Prior to leaving for India, Nelson O’Neil and Morrison trained together by skiing the dangerous, technical couloirs in the mountains surrounding Telluride. Most years, these lines are too dangerous even to attempt. But with an unusually good snowpack in 2017 and the motivation to train for Papsura, Nelson O’Neill and Morrison managed to ski 14 of Telluride’s most fearsome couloirs in just over two months—by itself a tremendous achievement.
“I really like that technical descending style versus ripping a big Alaska heli-line,” says Nelson O’Neill. “I have much more of a math brain, and my favorite type of skiing combines technical difficulty and route finding. These couloirs all fit into that.”
Then it was off to India. With better planning and logistics, not to mention a gift of good weather and conditions, the trio found themselves standing on the summit of Papsura just 12 days after landing in Delhi.
For Nelson O’Neill, it was the culmination of a dream nearly two decades in the making. But what remained—the ski descent—suddenly seemed more like a nightmare. Beneath them was a 2,000-foot, 60-degree face, covered in ice and under low-visibility conditions.
Methodically, slowly, carefully, however, the trio completed a technical descent on skis.
- Nat Geo Expeditions
“We pushed ourselves really hard, maybe over pushed ourselves in a lot of ways,” says Nelson O’Neill. “It was scary, it was one of the hardest single days I’ve ever had. It was really intense, but it just worked out in the way it can only work out when you have a good team.”

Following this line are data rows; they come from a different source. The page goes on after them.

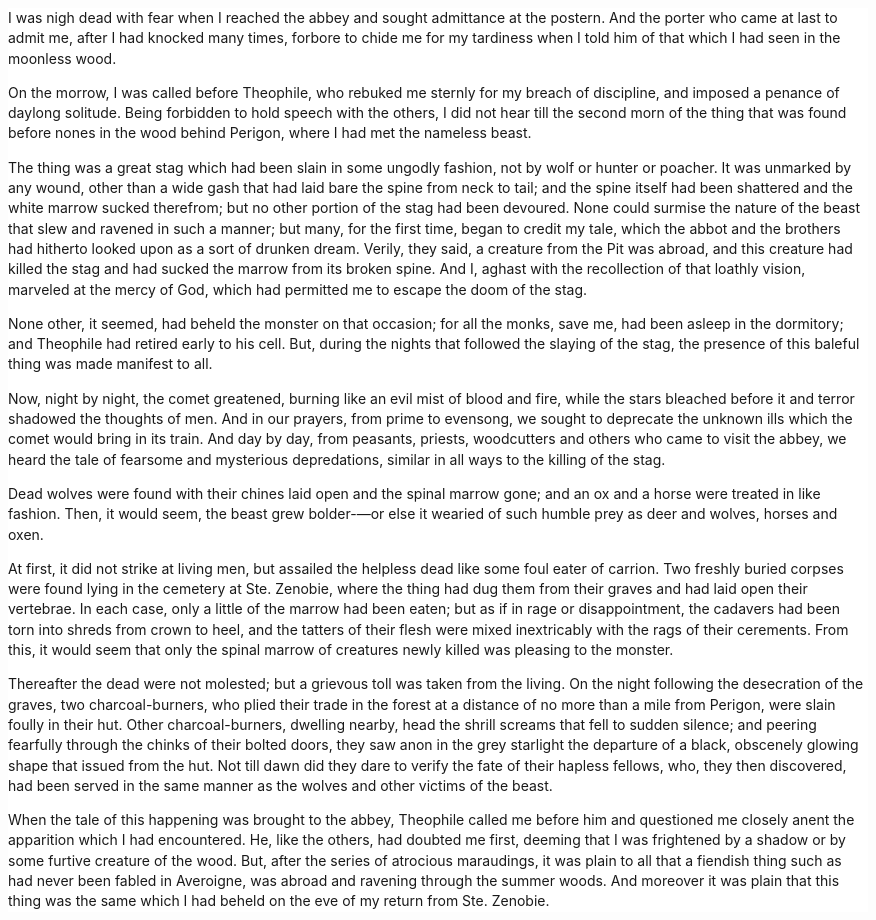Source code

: I was nigh dead with fear when I reached the abbey and sought admittance at the postern. And the porter who came at last to admit me, after I had knocked many times, forbore to chide me for my tardiness when I told him of that which I had seen in the moonless wood.

On the morrow, I was called before Theophile, who rebuked me sternly for my breach of discipline, and imposed a penance of daylong solitude. Being forbidden to hold speech with the others, I did not hear till the second morn of the thing that was found before nones in the wood behind Perigon, where I had met the nameless beast.

The thing was a great stag which had been slain in some ungodly fashion, not by wolf or hunter or poacher. It was unmarked by any wound, other than a wide gash that had laid bare the spine from neck to tail; and the spine itself had been shattered and the white marrow sucked therefrom; but no other portion of the stag had been devoured. None could surmise the nature of the beast that slew and ravened in such a manner; but many, for the first time, began to credit my tale, which the abbot and the brothers had hitherto looked upon as a sort of drunken dream. Verily, they said, a creature from the Pit was abroad, and this creature had killed the stag and had sucked the marrow from its broken spine. And I, aghast with the recollection of that loathly vision, marveled at the mercy of God, which had permitted me to escape the doom of the stag.

None other, it seemed, had beheld the monster on that occasion; for all the monks, save me, had been asleep in the dormitory; and Theophile had retired early to his cell. But, during the nights that followed the slaying of the stag, the presence of this baleful thing was made manifest to all.

Now, night by night, the comet greatened, burning like an evil mist of blood and fire, while the stars bleached before it and terror shadowed the thoughts of men. And in our prayers, from prime to evensong, we sought to deprecate the unknown ills which the comet would bring in its train. And day by day, from peasants, priests, woodcutters and others who came to visit the abbey, we heard the tale of fearsome and mysterious depredations, similar in all ways to the killing of the stag.

Dead wolves were found with their chines laid open and the spinal marrow gone; and an ox and a horse were treated in like fashion. Then, it would seem, the beast grew bolder-—or else it wearied of such humble prey as deer and wolves, horses and oxen.

At first, it did not strike at living men, but assailed the helpless dead like some foul eater of carrion. Two freshly buried corpses were found lying in the cemetery at Ste. Zenobie, where the thing had dug them from their graves and had laid open their vertebrae. In each case, only a little of the marrow had been eaten; but as if in rage or disappointment, the cadavers had been torn into shreds from crown to heel, and the tatters of their flesh were mixed inextricably with the rags of their cerements. From this, it would seem that only the spinal marrow of creatures newly killed was pleasing to the monster.

Thereafter the dead were not molested; but a grievous toll was taken from the living. On the night following the desecration of the graves, two charcoal-burners, who plied their trade in the forest at a distance of no more than a mile from Perigon, were slain foully in their hut. Other charcoal-burners, dwelling nearby, head the shrill screams that fell to sudden silence; and peering fearfully through the chinks of their bolted doors, they saw anon in the grey starlight the departure of a black, obscenely glowing shape that issued from the hut. Not till dawn did they dare to verify the fate of their hapless fellows, who, they then discovered, had been served in the same manner as the wolves and other victims of the beast.

When the tale of this happening was brought to the abbey, Theophile called me before him and questioned me closely anent the apparition which I had encountered. He, like the others, had doubted me first, deeming that I was frightened by a shadow or by some furtive creature of the wood. But, after the series of atrocious maraudings, it was plain to all that a fiendish thing such as had never been fabled in Averoigne, was abroad and ravening through the summer woods. And moreover it was plain that this thing was the same which I had beheld on the eve of my return from Ste. Zenobie.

Then, two weeks after returning home from Papsura, instead of going to the beach or taking a break, Nelson O’Neill and Morrison repacked their bags and headed straight to Denali in Alaska. They climbed the Cassin Ridge and skied the Messner face, capping off an impressive, hard-charging hat trick of mountaineering.
Hilaree Nelson O'Neill and Jim Morrison raise their hands together after reaching the summit of Papsura, known as the Peak of Evil.
“For Hilary and Jim, that stretch of six months was pretty far out there,” says Adrian Ballinger, an Everest mountain guide from California who nominated Nelson O’Neill for Adventurer of the Year. “It just felt like Hilaree, in particular, broke through in 2017.”
Nelson O’Neill has been called the best female ski mountaineer of her generation, but Ballinger states that she might actually just be the best ski mountaineer of her generation, period. “To be a badass mom, in her 40s, skiing this hard, doing trips like this, is really unusual,” he says.
Reflecting on being that 25-year-old first looking at that photo of Papsura, Nelson O’Neill says, “I remember just being in awe of it, and thinking it was so out of my league. And then to have my chance to climb it in 2013 right as my whole personal life was falling part, it became intensely personal. It just came to signify not giving up.
“Now, if I combine everything we did in 2017, it was just the most success I’ve had in the mountains in a half dozen years. I see it as the start of a new relationship—a mending of my relationship with the mountains. Putting it all together felt pretty lucky.”